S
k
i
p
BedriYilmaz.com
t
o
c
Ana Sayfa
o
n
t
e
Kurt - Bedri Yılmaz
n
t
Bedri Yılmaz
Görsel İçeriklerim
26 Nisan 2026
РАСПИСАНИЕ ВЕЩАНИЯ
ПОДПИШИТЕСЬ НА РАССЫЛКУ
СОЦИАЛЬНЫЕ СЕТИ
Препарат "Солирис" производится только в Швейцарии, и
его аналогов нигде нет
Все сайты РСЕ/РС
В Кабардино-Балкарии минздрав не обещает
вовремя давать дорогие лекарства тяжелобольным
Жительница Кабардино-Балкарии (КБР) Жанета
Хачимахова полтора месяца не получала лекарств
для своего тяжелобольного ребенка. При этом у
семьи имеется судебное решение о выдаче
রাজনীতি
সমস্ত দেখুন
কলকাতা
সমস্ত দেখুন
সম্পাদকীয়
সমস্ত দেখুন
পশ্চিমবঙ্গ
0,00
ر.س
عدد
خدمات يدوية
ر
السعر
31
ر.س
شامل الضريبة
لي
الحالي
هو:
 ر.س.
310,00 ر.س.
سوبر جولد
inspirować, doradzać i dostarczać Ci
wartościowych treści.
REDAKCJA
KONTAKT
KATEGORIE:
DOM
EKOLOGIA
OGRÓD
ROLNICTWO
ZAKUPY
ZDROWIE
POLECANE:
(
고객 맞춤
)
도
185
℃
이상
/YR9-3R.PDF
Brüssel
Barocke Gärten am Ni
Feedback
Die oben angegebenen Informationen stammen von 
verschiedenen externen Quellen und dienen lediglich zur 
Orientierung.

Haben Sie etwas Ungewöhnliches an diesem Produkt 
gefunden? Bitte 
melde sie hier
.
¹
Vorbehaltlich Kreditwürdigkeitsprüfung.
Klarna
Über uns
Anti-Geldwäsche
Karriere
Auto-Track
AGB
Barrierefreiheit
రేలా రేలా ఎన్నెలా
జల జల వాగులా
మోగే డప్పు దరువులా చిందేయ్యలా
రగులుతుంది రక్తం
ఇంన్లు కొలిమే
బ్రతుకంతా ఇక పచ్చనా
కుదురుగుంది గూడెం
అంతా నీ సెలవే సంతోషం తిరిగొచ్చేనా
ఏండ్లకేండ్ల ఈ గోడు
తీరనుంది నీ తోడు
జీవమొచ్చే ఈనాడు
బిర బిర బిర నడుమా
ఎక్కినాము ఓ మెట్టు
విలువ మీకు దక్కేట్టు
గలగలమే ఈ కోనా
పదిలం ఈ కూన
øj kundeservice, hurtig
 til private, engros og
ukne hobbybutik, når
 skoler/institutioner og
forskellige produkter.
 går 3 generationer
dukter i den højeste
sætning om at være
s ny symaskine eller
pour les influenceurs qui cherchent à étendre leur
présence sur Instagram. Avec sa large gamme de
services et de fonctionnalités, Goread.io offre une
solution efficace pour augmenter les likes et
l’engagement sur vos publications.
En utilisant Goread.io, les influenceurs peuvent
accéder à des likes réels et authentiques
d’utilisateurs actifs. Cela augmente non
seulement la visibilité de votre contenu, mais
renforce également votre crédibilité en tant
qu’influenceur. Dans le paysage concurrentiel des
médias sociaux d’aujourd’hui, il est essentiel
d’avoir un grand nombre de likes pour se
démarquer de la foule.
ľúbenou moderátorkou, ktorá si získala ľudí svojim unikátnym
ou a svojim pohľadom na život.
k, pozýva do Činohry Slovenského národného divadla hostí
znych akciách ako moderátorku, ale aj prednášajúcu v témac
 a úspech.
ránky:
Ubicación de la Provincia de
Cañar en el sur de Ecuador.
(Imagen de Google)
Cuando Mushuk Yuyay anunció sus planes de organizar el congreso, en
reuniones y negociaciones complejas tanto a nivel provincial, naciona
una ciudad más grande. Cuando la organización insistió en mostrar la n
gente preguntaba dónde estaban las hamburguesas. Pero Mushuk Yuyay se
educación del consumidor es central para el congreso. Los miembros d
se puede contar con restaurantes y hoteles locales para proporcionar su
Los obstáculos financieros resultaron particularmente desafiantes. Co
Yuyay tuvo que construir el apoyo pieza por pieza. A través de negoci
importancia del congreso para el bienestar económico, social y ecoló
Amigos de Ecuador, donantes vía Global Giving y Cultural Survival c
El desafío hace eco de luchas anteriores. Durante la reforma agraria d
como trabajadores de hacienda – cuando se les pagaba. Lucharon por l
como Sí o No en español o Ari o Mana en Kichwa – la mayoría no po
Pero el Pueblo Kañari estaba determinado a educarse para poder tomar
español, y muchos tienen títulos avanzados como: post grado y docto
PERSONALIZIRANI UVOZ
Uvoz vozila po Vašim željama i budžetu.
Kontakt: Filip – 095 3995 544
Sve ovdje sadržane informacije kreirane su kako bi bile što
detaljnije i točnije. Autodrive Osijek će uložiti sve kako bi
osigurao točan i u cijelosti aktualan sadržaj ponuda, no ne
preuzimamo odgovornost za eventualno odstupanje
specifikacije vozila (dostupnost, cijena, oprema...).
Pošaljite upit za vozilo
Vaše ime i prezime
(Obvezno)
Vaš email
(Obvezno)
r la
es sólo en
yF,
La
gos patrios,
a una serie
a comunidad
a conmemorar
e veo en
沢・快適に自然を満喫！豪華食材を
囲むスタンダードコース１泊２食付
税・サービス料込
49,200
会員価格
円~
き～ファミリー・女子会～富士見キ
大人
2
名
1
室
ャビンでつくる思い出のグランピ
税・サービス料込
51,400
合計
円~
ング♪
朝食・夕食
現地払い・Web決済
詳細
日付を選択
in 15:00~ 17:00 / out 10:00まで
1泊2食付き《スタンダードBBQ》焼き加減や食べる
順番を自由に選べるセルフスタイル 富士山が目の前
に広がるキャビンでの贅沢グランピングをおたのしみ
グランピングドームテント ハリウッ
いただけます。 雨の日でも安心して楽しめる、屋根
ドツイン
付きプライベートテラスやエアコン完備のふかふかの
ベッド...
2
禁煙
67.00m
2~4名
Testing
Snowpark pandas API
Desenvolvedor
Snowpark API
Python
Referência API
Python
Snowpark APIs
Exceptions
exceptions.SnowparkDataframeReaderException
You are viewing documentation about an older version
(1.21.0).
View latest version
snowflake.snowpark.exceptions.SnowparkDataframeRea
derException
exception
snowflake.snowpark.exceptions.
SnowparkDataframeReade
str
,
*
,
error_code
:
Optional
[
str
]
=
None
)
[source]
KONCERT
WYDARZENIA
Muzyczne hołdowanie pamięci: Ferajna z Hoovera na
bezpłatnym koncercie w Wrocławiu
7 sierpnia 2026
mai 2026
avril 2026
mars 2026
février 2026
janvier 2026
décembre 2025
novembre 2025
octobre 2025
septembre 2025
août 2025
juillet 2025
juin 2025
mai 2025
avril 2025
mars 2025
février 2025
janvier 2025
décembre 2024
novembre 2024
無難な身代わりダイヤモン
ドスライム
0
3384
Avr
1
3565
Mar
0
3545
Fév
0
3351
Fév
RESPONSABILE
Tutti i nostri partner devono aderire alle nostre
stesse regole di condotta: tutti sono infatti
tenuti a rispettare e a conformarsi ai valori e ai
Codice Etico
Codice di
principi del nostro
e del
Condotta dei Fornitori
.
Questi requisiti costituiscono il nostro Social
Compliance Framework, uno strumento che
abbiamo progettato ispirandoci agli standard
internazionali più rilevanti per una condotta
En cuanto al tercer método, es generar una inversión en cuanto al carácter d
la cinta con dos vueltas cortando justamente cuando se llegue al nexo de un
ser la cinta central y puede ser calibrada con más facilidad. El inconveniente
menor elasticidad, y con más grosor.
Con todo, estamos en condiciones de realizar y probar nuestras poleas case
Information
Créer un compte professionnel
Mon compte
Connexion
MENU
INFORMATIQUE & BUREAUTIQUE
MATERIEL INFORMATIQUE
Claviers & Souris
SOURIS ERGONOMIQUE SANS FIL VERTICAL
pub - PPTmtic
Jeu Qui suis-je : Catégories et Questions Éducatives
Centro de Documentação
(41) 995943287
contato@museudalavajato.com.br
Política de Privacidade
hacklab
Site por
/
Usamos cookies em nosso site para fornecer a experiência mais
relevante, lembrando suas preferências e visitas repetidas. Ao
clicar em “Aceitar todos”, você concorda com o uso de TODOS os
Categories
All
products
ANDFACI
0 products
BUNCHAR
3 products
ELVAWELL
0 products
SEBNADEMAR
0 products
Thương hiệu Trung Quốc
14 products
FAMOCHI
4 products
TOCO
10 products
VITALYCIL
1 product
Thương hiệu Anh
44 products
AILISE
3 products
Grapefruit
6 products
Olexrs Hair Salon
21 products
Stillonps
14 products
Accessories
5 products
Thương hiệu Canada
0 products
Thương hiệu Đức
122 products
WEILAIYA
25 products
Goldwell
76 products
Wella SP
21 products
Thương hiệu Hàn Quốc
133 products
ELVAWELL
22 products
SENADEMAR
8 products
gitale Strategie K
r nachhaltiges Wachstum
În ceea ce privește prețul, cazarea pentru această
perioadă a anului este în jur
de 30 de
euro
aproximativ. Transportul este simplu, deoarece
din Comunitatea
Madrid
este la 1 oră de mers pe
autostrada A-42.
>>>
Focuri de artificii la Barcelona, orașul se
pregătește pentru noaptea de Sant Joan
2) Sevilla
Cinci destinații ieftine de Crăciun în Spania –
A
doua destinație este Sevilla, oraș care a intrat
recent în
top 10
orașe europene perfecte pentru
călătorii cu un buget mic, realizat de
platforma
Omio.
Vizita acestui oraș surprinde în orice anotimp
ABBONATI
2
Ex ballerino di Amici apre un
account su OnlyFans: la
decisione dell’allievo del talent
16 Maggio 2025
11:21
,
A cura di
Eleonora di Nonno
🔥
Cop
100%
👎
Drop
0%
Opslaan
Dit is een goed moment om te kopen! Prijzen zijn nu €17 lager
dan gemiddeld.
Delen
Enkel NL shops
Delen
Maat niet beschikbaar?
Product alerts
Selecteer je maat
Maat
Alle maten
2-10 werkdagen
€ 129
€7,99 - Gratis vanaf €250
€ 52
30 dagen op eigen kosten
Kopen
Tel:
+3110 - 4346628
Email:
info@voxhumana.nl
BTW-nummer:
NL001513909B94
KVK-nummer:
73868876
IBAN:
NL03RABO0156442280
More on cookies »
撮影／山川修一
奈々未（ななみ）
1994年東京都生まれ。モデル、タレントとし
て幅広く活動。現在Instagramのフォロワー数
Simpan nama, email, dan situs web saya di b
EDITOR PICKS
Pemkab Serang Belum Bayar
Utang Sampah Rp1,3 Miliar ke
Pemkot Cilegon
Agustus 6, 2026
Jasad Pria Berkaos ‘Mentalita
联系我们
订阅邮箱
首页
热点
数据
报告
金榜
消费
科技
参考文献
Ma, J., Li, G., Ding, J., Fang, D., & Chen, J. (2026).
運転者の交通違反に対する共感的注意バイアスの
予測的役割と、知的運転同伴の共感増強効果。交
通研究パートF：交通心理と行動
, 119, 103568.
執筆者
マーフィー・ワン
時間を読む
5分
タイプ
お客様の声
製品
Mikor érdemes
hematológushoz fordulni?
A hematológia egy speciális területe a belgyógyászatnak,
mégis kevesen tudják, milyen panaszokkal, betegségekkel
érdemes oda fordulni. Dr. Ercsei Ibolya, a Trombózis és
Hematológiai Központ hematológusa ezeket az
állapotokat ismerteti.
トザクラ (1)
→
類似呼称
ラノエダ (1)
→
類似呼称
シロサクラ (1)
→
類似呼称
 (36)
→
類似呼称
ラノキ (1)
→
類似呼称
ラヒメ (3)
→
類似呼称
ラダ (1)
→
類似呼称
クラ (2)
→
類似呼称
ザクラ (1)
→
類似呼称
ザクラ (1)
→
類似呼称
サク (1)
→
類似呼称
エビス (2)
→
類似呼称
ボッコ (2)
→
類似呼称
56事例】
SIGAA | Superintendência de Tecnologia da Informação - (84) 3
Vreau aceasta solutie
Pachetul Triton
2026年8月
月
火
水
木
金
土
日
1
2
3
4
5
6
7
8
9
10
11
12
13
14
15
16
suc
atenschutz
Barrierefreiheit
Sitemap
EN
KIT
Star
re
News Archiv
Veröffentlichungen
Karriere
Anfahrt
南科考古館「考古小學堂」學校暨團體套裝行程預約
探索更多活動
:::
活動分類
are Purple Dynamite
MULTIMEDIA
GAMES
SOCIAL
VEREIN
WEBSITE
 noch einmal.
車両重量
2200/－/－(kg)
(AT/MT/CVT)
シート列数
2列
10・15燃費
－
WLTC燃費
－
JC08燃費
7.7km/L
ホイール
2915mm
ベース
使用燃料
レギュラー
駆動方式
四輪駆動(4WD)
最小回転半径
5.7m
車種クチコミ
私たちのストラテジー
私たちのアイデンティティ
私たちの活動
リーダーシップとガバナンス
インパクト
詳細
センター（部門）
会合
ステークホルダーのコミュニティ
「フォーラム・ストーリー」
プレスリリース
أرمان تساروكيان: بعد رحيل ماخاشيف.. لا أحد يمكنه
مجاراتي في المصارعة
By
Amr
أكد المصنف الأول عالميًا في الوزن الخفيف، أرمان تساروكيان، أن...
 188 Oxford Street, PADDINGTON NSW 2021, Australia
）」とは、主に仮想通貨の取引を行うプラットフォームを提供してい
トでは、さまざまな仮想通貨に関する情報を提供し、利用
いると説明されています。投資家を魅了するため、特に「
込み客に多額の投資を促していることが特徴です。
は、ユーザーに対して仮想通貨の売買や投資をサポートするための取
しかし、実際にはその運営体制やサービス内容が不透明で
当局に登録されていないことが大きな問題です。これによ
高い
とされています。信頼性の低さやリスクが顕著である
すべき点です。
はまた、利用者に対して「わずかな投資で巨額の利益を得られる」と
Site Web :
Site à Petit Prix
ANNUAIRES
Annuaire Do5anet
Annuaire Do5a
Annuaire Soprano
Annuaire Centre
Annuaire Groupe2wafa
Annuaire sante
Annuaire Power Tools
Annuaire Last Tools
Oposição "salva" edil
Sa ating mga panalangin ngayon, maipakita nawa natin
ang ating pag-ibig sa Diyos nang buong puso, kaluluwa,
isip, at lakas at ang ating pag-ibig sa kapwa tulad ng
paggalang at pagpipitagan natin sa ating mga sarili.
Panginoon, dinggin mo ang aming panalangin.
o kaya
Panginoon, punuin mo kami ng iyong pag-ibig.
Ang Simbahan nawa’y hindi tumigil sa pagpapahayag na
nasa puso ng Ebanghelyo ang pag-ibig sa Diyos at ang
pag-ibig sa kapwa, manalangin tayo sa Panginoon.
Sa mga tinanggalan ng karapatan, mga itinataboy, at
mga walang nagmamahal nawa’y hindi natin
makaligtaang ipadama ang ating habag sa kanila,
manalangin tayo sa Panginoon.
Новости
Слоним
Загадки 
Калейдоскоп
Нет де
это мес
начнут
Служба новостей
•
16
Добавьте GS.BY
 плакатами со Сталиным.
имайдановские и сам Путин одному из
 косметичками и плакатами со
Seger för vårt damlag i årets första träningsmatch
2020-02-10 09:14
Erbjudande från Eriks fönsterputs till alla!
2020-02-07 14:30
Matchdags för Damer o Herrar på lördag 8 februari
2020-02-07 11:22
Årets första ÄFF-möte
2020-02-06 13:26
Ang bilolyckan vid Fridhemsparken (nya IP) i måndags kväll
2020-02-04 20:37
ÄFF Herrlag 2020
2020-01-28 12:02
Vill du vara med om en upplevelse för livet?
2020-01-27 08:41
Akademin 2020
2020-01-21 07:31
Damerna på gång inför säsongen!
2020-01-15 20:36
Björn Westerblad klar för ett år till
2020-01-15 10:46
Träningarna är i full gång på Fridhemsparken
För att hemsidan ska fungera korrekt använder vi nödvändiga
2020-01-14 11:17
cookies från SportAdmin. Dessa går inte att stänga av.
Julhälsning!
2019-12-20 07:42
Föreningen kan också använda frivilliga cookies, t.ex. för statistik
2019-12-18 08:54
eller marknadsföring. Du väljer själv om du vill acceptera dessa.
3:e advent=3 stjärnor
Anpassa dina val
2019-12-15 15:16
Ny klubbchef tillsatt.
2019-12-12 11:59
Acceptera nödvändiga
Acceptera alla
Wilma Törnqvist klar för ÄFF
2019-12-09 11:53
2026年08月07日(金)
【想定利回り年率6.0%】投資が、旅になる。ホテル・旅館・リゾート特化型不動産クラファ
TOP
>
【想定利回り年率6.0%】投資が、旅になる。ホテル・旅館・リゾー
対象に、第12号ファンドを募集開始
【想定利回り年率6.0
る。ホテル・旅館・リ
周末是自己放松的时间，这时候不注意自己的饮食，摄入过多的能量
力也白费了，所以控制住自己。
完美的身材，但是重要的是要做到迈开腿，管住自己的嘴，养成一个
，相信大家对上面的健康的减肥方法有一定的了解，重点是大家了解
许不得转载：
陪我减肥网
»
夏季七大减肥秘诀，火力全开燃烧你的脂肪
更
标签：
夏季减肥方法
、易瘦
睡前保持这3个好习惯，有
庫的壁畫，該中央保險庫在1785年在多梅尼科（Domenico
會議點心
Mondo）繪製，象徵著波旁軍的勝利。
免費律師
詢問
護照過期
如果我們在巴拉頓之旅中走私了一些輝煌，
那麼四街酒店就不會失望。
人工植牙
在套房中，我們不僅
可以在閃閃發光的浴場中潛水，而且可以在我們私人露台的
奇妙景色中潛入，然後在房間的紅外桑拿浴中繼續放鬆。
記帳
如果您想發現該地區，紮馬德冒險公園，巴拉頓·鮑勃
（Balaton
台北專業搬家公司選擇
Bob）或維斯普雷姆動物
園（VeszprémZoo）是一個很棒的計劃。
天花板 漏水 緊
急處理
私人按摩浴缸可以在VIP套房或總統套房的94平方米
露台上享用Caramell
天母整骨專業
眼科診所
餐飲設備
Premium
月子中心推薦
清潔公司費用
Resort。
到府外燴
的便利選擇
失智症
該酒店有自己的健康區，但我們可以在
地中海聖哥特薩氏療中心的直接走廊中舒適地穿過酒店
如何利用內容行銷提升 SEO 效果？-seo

★ ★ ★ ★

**WORK INSTRUCTION**
Count the lines in the entries above that contain the word "Ecuador", matching case exactly. Reply with the number alone.

**WRITTEN SOLUTION**
2